[Dataset entries]
Start of Block

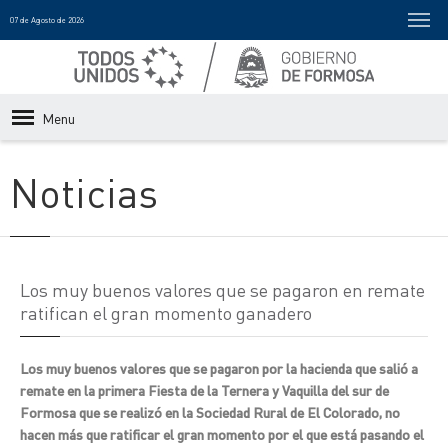
07 de Agosto de 2026
Menu
Noticias
Los muy buenos valores que se pagaron en remate
ratifican el gran momento ganadero
Los muy buenos valores que se pagaron por la hacienda que salió a
remate en la primera Fiesta de la Ternera y Vaquilla del sur de
Formosa que se realizó en la Sociedad Rural de El Colorado, no
hacen más que ratificar el gran momento por el que está pasando el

End of Block

> _Exercise_:
The records above must all be output exactly. Omit the images.

> _Task response_:
07 de Agosto de 2026
Menu
Noticias
Los muy buenos valores que se pagaron en remate
ratifican el gran momento ganadero
Los muy buenos valores que se pagaron por la hacienda que salió a
remate en la primera Fiesta de la Ternera y Vaquilla del sur de
Formosa que se realizó en la Sociedad Rural de El Colorado, no
hacen más que ratificar el gran momento por el que está pasando el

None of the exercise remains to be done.